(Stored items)
※

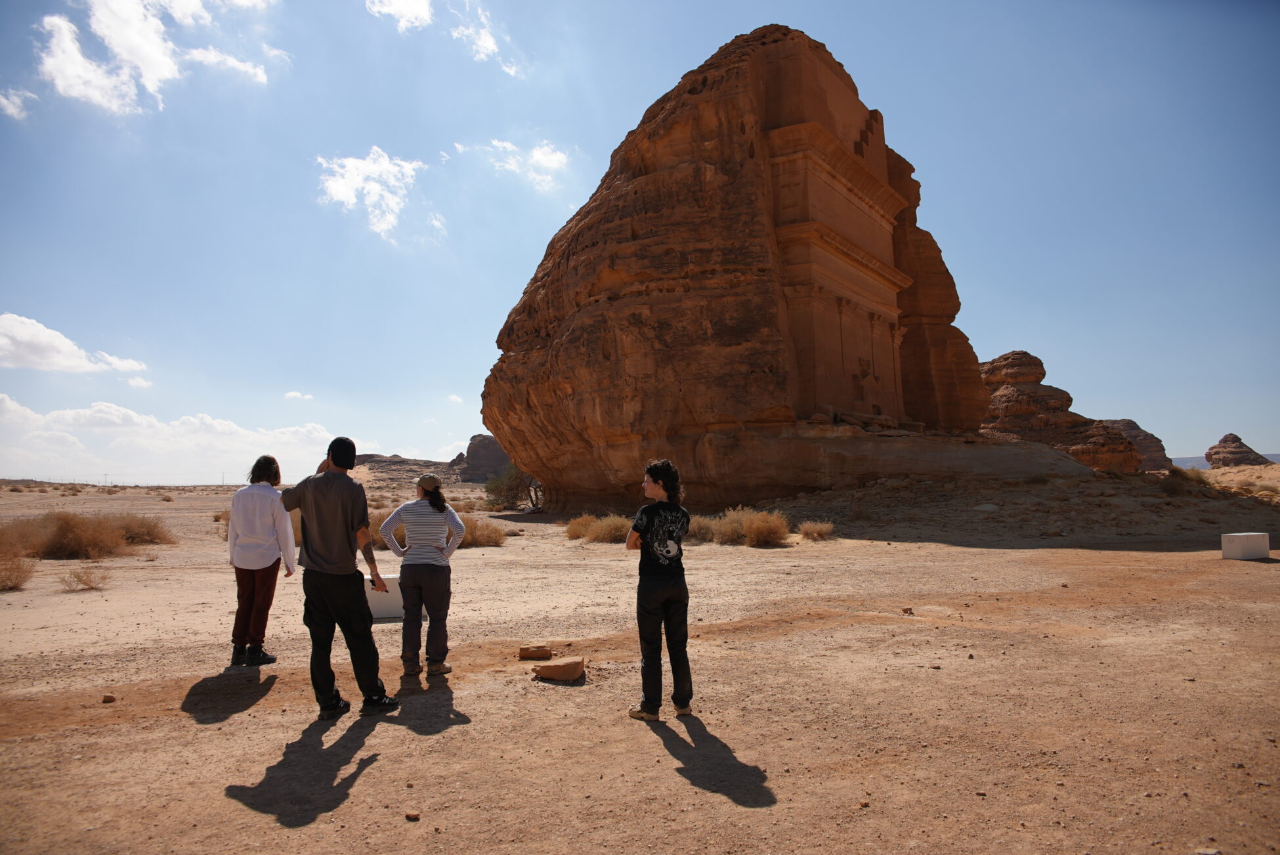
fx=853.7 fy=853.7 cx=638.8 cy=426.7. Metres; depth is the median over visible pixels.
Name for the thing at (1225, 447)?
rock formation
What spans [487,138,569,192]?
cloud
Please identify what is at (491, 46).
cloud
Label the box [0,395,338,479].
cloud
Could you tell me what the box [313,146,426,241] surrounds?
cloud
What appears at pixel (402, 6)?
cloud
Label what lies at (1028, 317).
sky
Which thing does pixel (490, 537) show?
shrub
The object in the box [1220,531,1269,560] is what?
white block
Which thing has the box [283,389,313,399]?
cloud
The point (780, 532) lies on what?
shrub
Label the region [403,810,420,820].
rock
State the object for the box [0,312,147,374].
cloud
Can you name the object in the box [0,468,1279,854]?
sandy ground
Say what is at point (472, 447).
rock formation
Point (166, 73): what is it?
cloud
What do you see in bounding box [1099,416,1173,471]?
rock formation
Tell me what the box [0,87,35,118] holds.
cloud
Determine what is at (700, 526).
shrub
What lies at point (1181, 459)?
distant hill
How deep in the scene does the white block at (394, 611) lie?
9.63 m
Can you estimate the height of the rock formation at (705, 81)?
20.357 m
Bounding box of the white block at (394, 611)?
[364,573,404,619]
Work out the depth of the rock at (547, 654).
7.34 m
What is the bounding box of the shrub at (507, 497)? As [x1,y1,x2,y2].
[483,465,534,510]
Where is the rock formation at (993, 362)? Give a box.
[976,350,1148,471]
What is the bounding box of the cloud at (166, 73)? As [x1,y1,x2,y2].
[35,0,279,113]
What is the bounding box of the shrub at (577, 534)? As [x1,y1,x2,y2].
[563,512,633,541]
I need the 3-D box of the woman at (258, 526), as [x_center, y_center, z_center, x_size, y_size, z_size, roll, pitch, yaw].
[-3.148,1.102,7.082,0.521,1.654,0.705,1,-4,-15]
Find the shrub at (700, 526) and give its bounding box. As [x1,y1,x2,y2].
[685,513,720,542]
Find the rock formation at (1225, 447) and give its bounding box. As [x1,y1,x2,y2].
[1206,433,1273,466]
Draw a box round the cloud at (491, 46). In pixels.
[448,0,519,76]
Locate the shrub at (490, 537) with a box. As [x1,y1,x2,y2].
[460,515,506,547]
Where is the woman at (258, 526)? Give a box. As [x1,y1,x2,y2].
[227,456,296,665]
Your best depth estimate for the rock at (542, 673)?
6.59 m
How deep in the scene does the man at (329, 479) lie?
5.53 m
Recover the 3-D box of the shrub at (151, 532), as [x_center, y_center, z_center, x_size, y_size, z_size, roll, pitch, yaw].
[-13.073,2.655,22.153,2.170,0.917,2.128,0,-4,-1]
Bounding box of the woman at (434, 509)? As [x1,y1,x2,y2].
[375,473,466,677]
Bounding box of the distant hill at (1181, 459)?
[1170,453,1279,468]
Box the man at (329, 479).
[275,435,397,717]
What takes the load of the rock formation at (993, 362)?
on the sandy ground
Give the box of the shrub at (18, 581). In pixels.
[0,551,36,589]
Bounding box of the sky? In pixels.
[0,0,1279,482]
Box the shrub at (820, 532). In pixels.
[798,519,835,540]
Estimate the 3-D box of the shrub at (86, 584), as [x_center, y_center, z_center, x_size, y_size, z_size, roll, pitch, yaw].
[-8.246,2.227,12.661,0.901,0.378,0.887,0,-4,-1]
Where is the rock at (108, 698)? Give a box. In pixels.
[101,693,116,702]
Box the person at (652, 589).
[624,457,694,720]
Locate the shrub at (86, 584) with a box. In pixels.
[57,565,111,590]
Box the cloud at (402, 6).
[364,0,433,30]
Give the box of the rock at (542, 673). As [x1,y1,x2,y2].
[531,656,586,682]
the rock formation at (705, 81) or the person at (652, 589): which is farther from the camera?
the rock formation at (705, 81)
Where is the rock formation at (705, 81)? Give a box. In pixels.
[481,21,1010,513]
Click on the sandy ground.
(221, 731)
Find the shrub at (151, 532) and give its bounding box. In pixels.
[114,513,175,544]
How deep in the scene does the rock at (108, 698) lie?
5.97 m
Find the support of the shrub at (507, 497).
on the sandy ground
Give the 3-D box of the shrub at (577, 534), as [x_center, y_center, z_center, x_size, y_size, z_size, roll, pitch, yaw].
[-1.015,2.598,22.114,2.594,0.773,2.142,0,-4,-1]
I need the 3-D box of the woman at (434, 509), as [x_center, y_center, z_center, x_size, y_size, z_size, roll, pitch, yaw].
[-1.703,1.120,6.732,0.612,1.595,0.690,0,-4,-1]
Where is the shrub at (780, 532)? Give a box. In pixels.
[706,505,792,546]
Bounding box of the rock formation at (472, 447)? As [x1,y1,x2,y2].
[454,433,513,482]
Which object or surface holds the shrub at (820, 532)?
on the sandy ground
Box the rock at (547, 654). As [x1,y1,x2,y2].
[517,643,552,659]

※

**Activity**
Exclude every picture and copy the remaining data exactly.

**Task answer**
fx=853.7 fy=853.7 cx=638.8 cy=426.7. Metres; depth is the median over visible pixels.
Name for the thing at (1225, 447)?
rock formation
What spans [487,138,569,192]?
cloud
Please identify what is at (491, 46).
cloud
Label the box [0,395,338,479].
cloud
Could you tell me what the box [313,146,426,241] surrounds?
cloud
What appears at pixel (402, 6)?
cloud
Label what lies at (1028, 317).
sky
Which thing does pixel (490, 537) show?
shrub
The object in the box [1220,531,1269,560] is what?
white block
Which thing has the box [283,389,313,399]?
cloud
The point (780, 532) lies on what?
shrub
Label the region [403,810,420,820].
rock
State the object for the box [0,312,147,374].
cloud
Can you name the object in the box [0,468,1279,854]?
sandy ground
Say what is at point (472, 447).
rock formation
Point (166, 73): what is it?
cloud
What do you see in bounding box [1099,416,1173,471]?
rock formation
Tell me what the box [0,87,35,118] holds.
cloud
Determine what is at (700, 526).
shrub
What lies at point (1181, 459)?
distant hill
How deep in the scene does the white block at (394, 611) lie?
9.63 m
Can you estimate the height of the rock formation at (705, 81)?
20.357 m
Bounding box of the white block at (394, 611)?
[364,573,404,619]
Work out the depth of the rock at (547, 654).
7.34 m
What is the bounding box of the shrub at (507, 497)? As [x1,y1,x2,y2].
[483,465,534,510]
Where is the rock formation at (993, 362)? Give a box.
[976,350,1148,471]
What is the bounding box of the cloud at (166, 73)? As [x1,y1,x2,y2].
[35,0,279,113]
What is the bounding box of the shrub at (577, 534)? As [x1,y1,x2,y2].
[563,512,633,541]
I need the 3-D box of the woman at (258, 526), as [x_center, y_center, z_center, x_size, y_size, z_size, roll, pitch, yaw].
[-3.148,1.102,7.082,0.521,1.654,0.705,1,-4,-15]
Find the shrub at (700, 526) and give its bounding box. As [x1,y1,x2,y2].
[685,513,720,542]
Find the rock formation at (1225, 447) and give its bounding box. As [x1,y1,x2,y2].
[1206,433,1273,466]
Draw a box round the cloud at (491, 46). In pixels.
[448,0,519,76]
Locate the shrub at (490, 537) with a box. As [x1,y1,x2,y2].
[460,515,506,547]
Where is the woman at (258, 526)? Give a box. As [x1,y1,x2,y2].
[227,456,296,665]
Your best depth estimate for the rock at (542, 673)?
6.59 m
How deep in the scene does the man at (329, 479) lie?
5.53 m
Recover the 3-D box of the shrub at (151, 532), as [x_center, y_center, z_center, x_size, y_size, z_size, roll, pitch, yaw].
[-13.073,2.655,22.153,2.170,0.917,2.128,0,-4,-1]
Bounding box of the woman at (434, 509)? As [x1,y1,x2,y2].
[375,473,466,677]
Bounding box of the distant hill at (1181, 459)?
[1170,453,1279,468]
Box the man at (329, 479).
[275,435,397,717]
What takes the load of the rock formation at (993, 362)?
on the sandy ground
Give the box of the shrub at (18, 581). In pixels.
[0,551,36,589]
Bounding box of the sky? In pixels.
[0,0,1279,482]
Box the shrub at (820, 532). In pixels.
[798,519,835,540]
Estimate the 3-D box of the shrub at (86, 584), as [x_center, y_center, z_center, x_size, y_size, z_size, roll, pitch, yaw].
[-8.246,2.227,12.661,0.901,0.378,0.887,0,-4,-1]
Where is the rock at (108, 698)? Give a box. In pixels.
[101,693,116,702]
Box the person at (652, 589).
[624,457,694,720]
Locate the shrub at (86, 584) with a box. In pixels.
[57,565,111,590]
Box the cloud at (402, 6).
[364,0,433,30]
Give the box of the rock at (542, 673). As [x1,y1,x2,y2].
[531,656,586,682]
the rock formation at (705, 81) or the person at (652, 589): which is farther from the camera?
the rock formation at (705, 81)
Where is the rock formation at (705, 81)? Give a box. In pixels.
[481,21,1010,513]
Click on the sandy ground.
(221, 731)
Find the shrub at (151, 532) and give its bounding box. In pixels.
[114,513,175,544]
How deep in the scene does the rock at (108, 698) lie?
5.97 m
Find the support of the shrub at (507, 497).
on the sandy ground
Give the 3-D box of the shrub at (577, 534), as [x_center, y_center, z_center, x_size, y_size, z_size, roll, pitch, yaw].
[-1.015,2.598,22.114,2.594,0.773,2.142,0,-4,-1]
I need the 3-D box of the woman at (434, 509), as [x_center, y_center, z_center, x_size, y_size, z_size, roll, pitch, yaw].
[-1.703,1.120,6.732,0.612,1.595,0.690,0,-4,-1]
Where is the shrub at (780, 532)? Give a box. In pixels.
[706,505,792,546]
Bounding box of the rock formation at (472, 447)? As [x1,y1,x2,y2].
[454,433,513,482]
Which object or surface holds the shrub at (820, 532)?
on the sandy ground
Box the rock at (547, 654). As [x1,y1,x2,y2].
[517,643,552,659]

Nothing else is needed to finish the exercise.